Content stays within the realm of most other cop shows. Guns are pulled but rarely fired; one suspect pulls a knife (the cop pulled one too), neither is used. Perhaps the most disturbing police raids involve a drug addict being shot and killed (Dani panics when a drug substance is splattered on her; she frantically removes her top in order to get into a shower); a sniper takes out another. Crime scenes are filmed with some decorum in that even though we are shown the aftermath or body, it is rarely graphic (shots are filmed through tall grass or shows a naked body already appropriately covered) and we are never taken into the flashback of the actual crime being committed.
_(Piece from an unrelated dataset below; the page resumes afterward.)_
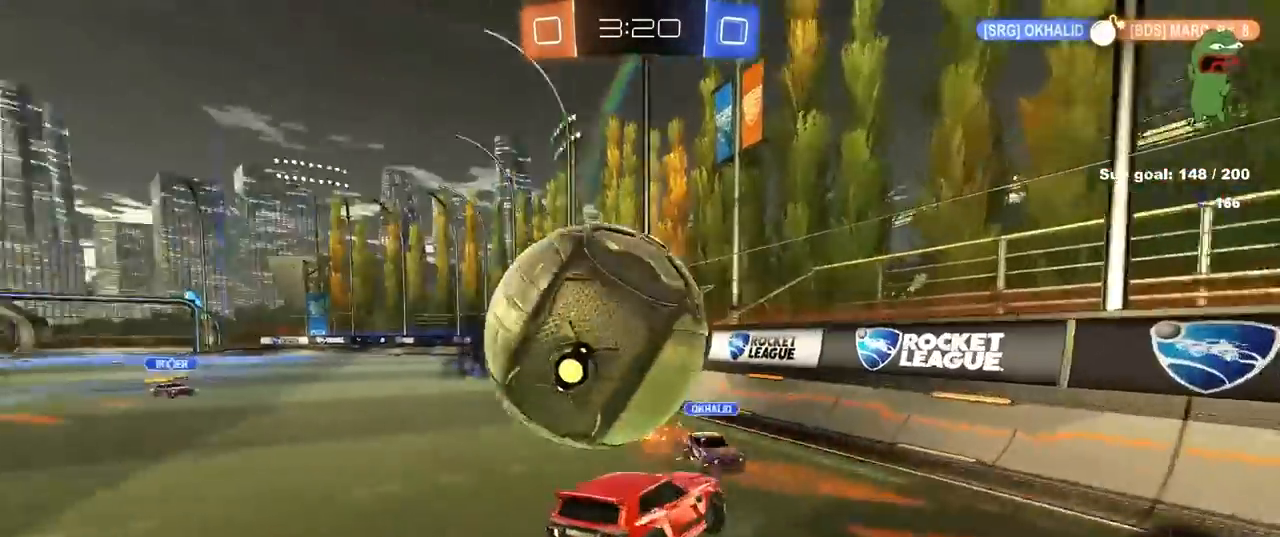
{"keys": ["a", "s"], "mouse": ["left"], "mouse_move": "down", "events": [[50, "s", "down"], [100, "d", "down"], [133, "mouse_right", "up"], [233, "s", "up"], [283, "a", "down"], [283, "d", "up"], [283, "shift", "down"], [367, "mouse_left", "down"], [367, "s", "down"], [417, "shift", "up"]]}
Victims die any number of ways; a woman is thrown against a wall the morning after her wedding (her bloody body is seen covered) another falls from a tall building (she lands on the roof of a car); elsewhere a child, woman and men are shot; a girl’s throat is slit. One episode, “What they Saw,” deals with a homosexual couple (non-graphic) and another man accused of being gay (he claims anytime he turns down sex from his wife, she assumes he’s gay). A year-old rape case is re-opened. “The Fallen Woman” is a type of prostitution ring and perhaps the most bothersome criminal in the bunch (depicted as a satan in human form). But the most “disturbing” episode in the bunch is “Dig a Hole.” Not only because of the murder (buried alive) but the detectives enter a party that shows drugs freely being used, two women closely touching for a video, and a same-sex liplock. Flashbacks show Charlie being beaten up. Passing remarks inform that a lead character once had a problem with drugs/alcohol; people drink. Profanity is infrequent but does include a he** or da** here and there. Charlie is always picking up women; more than one episode opens with her running around in only his shirt; another finds a woman climbing out of someone’s bed, her bare back is seen as she dresses (it’s said she doesn’t even know his name). Vaguely, it’s implied an older women carries out an affair with a twenty-something. Despite being married, a woman wants to be intimate with someone she has come to like. For those Christians, you may be bothered by the large part “Zen” plays; Charlie “studies” it and once a buda-like statue is “worshiped.”

 

With a title such as it has, one probably wouldn’t expect much of this show, passing it off as just another cop drama. I can’t say as I blame you -- that is how this projects itself -- in reality it more than lives up to its name. There are such moments of profundity (ironically the final moments of “The Fallen Woman” are quite touching) that sometimes stun you but yet it comes off as being so subtle the audience might not notice. Life is a puzzle and most of us haven’t been forced to endure what the hero did, but it serves to remind us, no matter how small, that life is precious and even if an event doesn’t take the life we’ve been given, our life can be drastically different in the blink of an eye.